After Solomon had been killed, Lucy said, when his airplane had exploded, a weepy Mr. Bernard had come to the house to assure her mother that he would be their father now. “I swear on the grave of my saintly mother that I will treat Solomon’s children like my very own.”
“Murderer,” she had cried. “Get out and don’t you dare come here again.”
“Murderer?”
“To the day of her death she believed the explosion was no accident. But the truth is my father didn’t deserve her loyalty. He married my mother because she was pregnant and when she miscarried he took that as licence to come home only when it suited him.”
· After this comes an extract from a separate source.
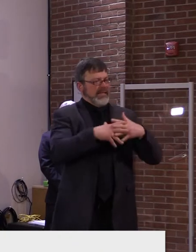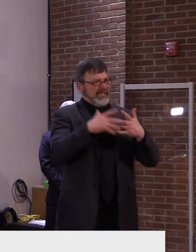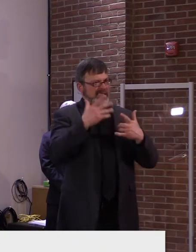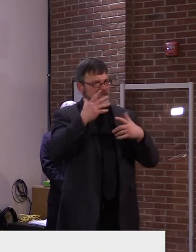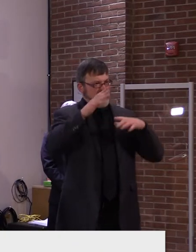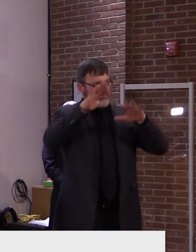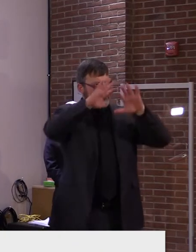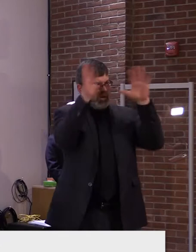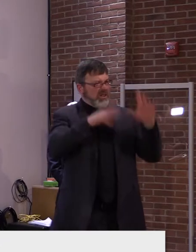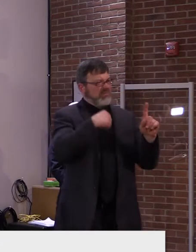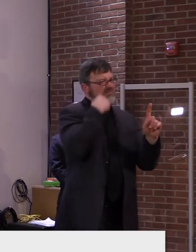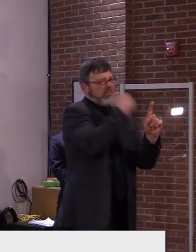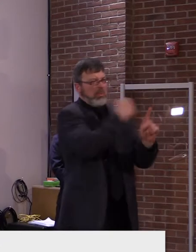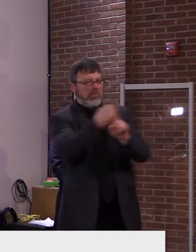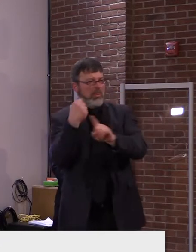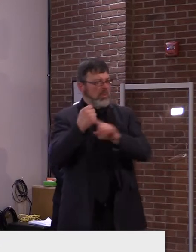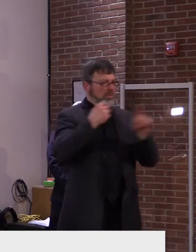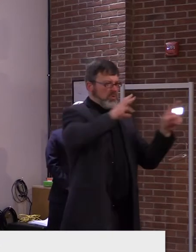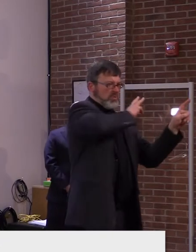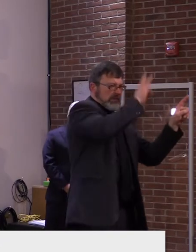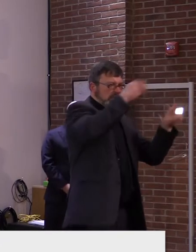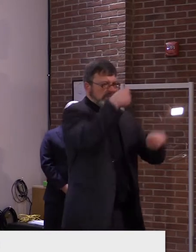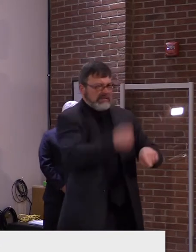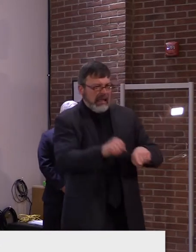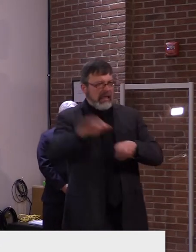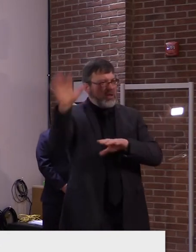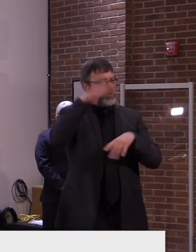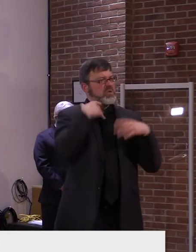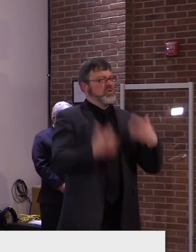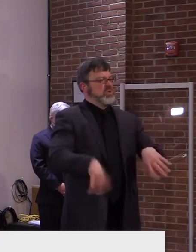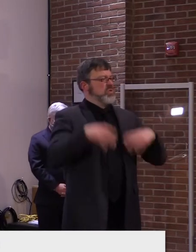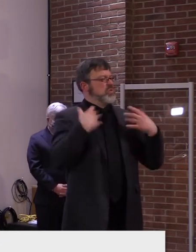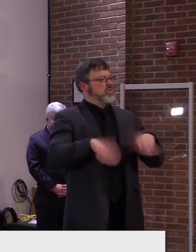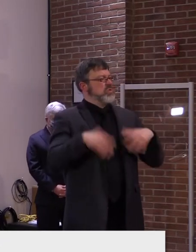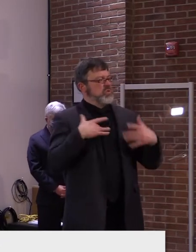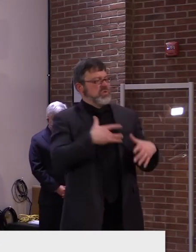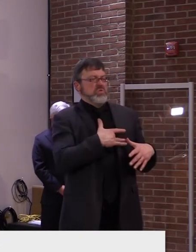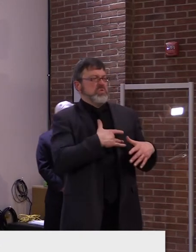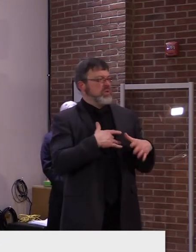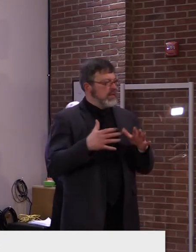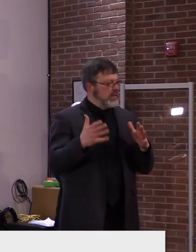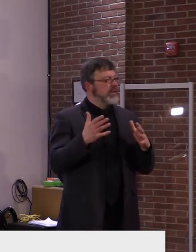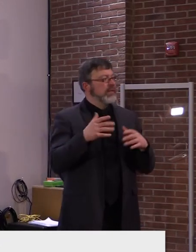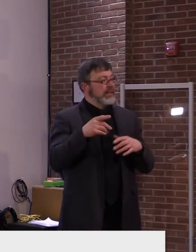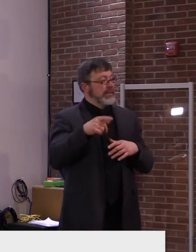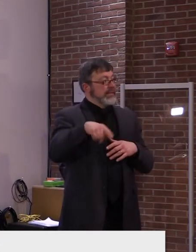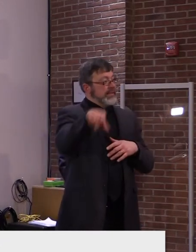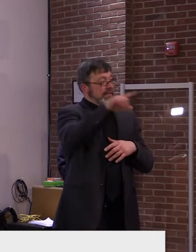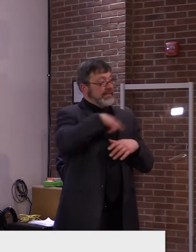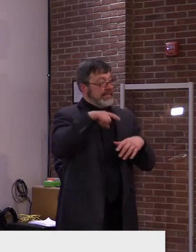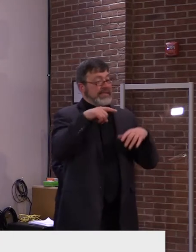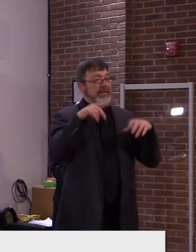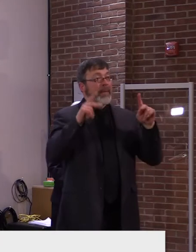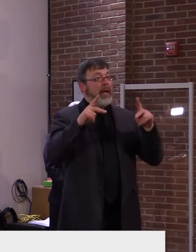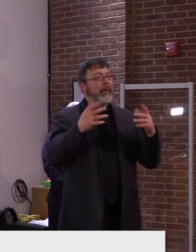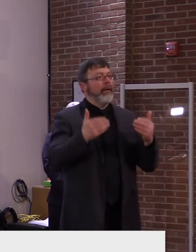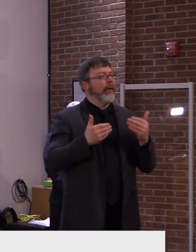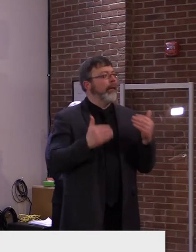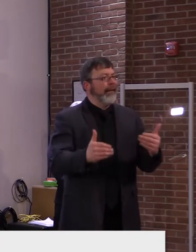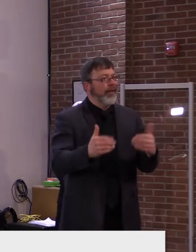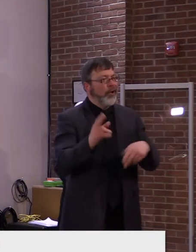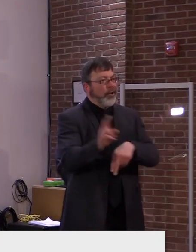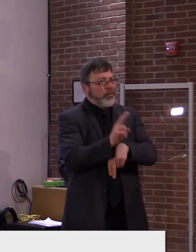surge in carbon monoxide poisonings in places like Texas, as using these sources can lead to carbon monoxide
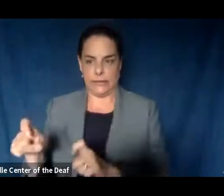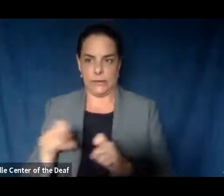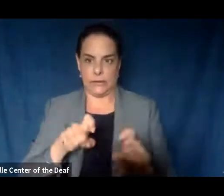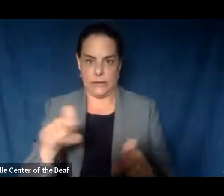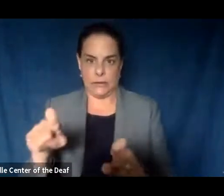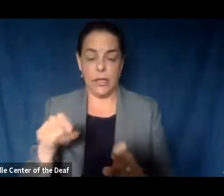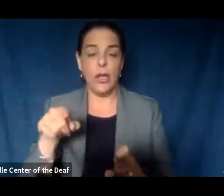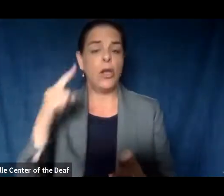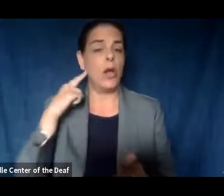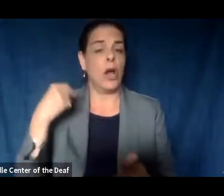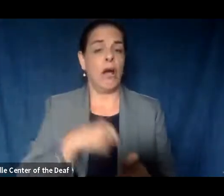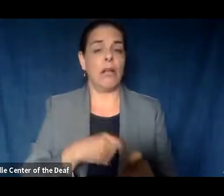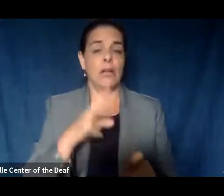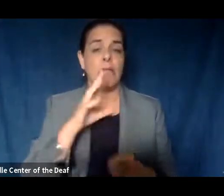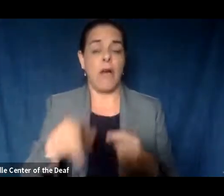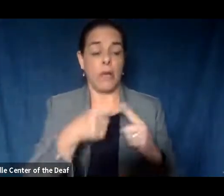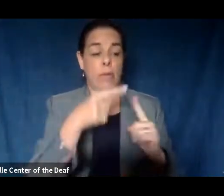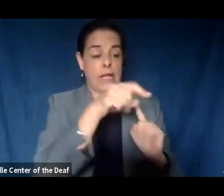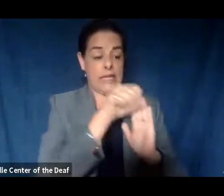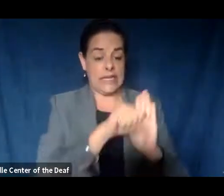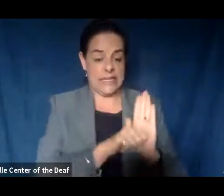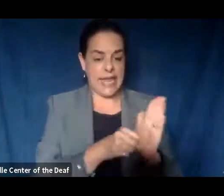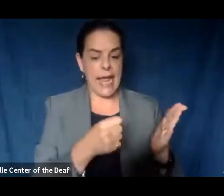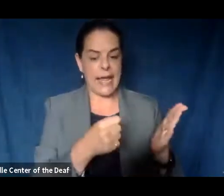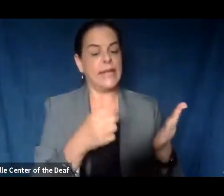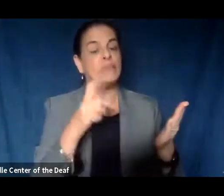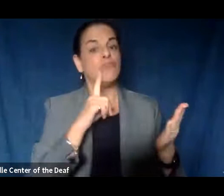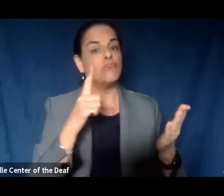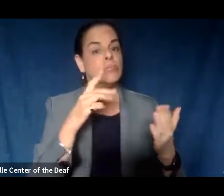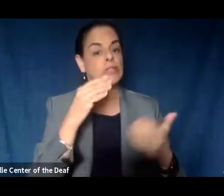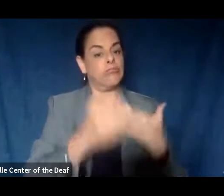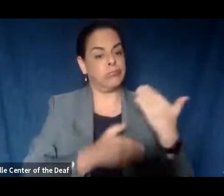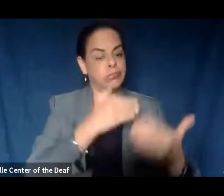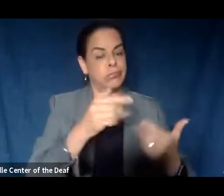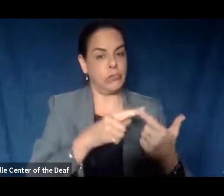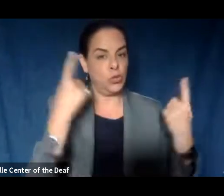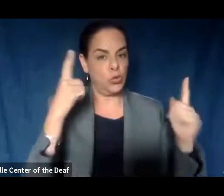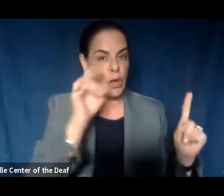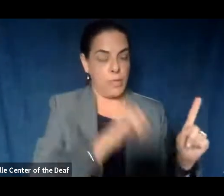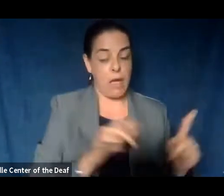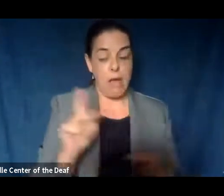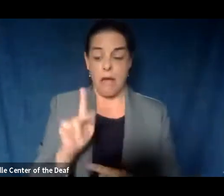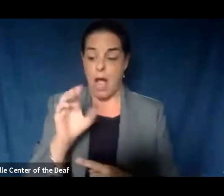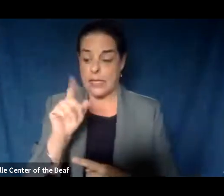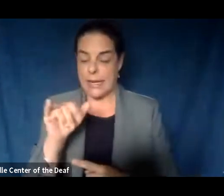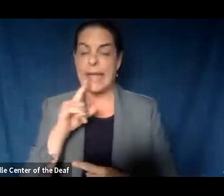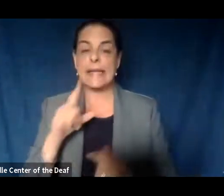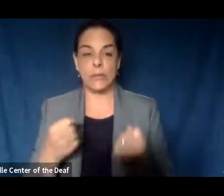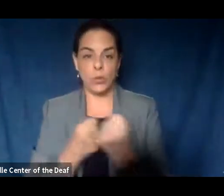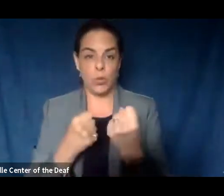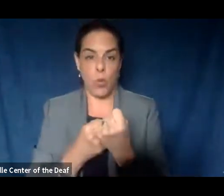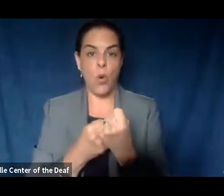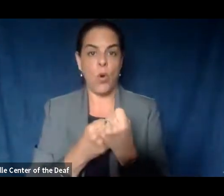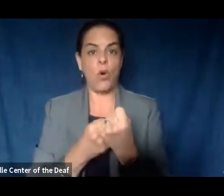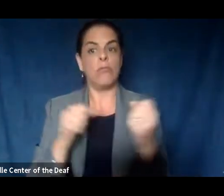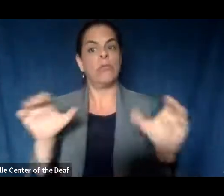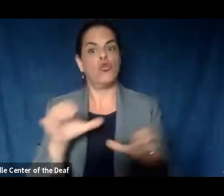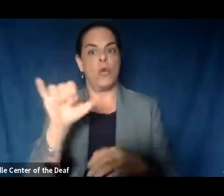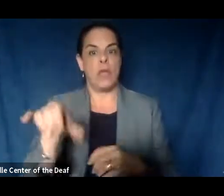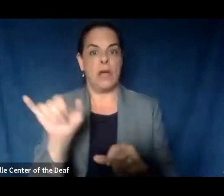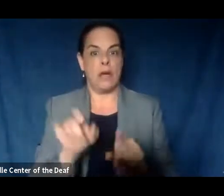you've heard us talk about, the state is in the process of accomplishing that task. Knox County is playing a supporting role in getting that done.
“Why didn’t she divorce him?”
“Well they didn’t in those days. Or she might have if Henry hadn’t come along. Or me. Oh, my father was such a bastard. She once told me that he would leave his journal on his desk where she could read about his other women.”
“Solomon kept a journal?”
“Yes. No. So what?”
“What happened to it?”
“It’s none of your business. Morrie, that creep, has it maybe.”
“Would you like to get your hands on it?”
“You and Dr. Hersheimer. Some pair. No, I wouldn’t. I know more than enough about him as it is.”
“But he was your father.”
“And you’re so fond of yours, right? Remember the first time we met?”
“Yes.”
“And there was that blank space for a picture on the wall—the portrait of that lady with the eyes of a different colour—the one that was stolen.”
“Yes.”
“It was a mistress of his, obviously, and he had it hung where my mother could see it every day.”
Finally Lucy and Moses fell asleep, wakening to a breakfast of Bloody Marys and smoked salmon. Lucy was violently ill and consumed by remorse. “I lied to you,” she said.